I keep saying that I am a "pantser" - that I write by the seat of my pants. And that is very true. But it is also true that I like to have at least a bare bones outline, so that I have a clue where my story is going, and how my characters relate to each other. Without that, they could get into all kinds of trouble! Knowing where I am going (and yes, this can change as I write) creates boundaries for me to work within. They don't stifle me, but they do give me a grid to work within.
If I try and stay within the confines of this grid (which can get very complex!), I have to do less rewriting. It is not at all fun when you realize that your chapters don't hold together ... and that they aren't holding together in a very glaring fashion! Definitely a "How could I have done that!" moment. Hopefully, I have learned from my experiences.

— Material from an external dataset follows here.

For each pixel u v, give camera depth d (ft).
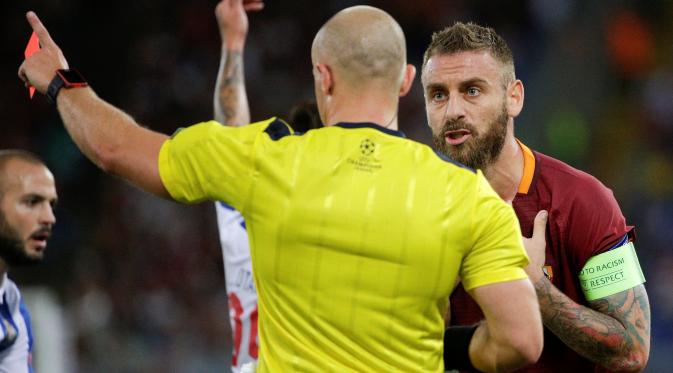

I work with a bare bones outline - but it is an outline. It not only keeps me organized (very important for us Cappies!), but it allows me to revise in a timely manner, without having to look things up, or sit there wondering how I got to where I am in my story. I actually love to do the outlines for my stories - it is a wonderful way for me to get into the creative process. I put down whatever comes to mind, then go back and edit it to bring the elements together, and take out elements that obviously are not going to work. Saves me time, saves me headaches, and my fur kids have a happier mommie!
What can your outline do for you? For a mystery writer like me, it can help establish clear motives. (Readers tend to wander off without finishing a book when things like motives are not clear.) The primary plot and the sub-plots are able to sort themselves out. (The sub plots make the story, IMHO. I just finished reading "Stranger In The Room", by Amanda Kyle Williams, and the sub plots are so finely woven in that the story just flows - one never questions what is going on, or why.)And ... your story stays on track ... no wandering off into its own little world!
One last word on outlines - you can do them however you please! Write them in a file, in traditional outline format. Get out the junior high index cards and work with them. Go high-tech with a spreadsheet (very cool, but not for a non-techie like me!), or use writing software of some type (there are plenty of options out there!).
It doesn't matter how you plan your story ... it just matters THAT you plan it!